--- START ---

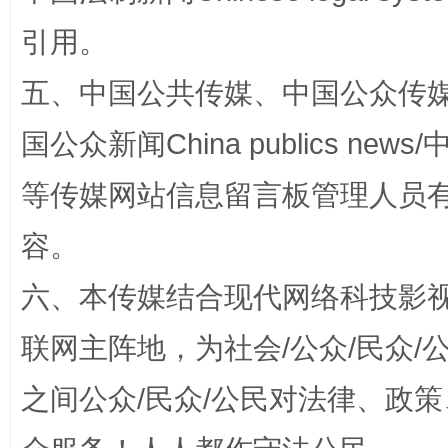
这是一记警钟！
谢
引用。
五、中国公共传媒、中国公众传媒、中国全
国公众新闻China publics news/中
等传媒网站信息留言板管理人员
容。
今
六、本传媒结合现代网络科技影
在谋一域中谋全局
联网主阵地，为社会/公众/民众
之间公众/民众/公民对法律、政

--- END ---

The task: Output the line that contains "等传媒网站信息留言板管理人员", followed by every later line in the listing, with no line omitted and none added.

Task result:
等传媒网站信息留言板管理人员
容。
今
六、本传媒结合现代网络科技影
在谋一域中谋全局
联网主阵地，为社会/公众/民众
之间公众/民众/公民对法律、政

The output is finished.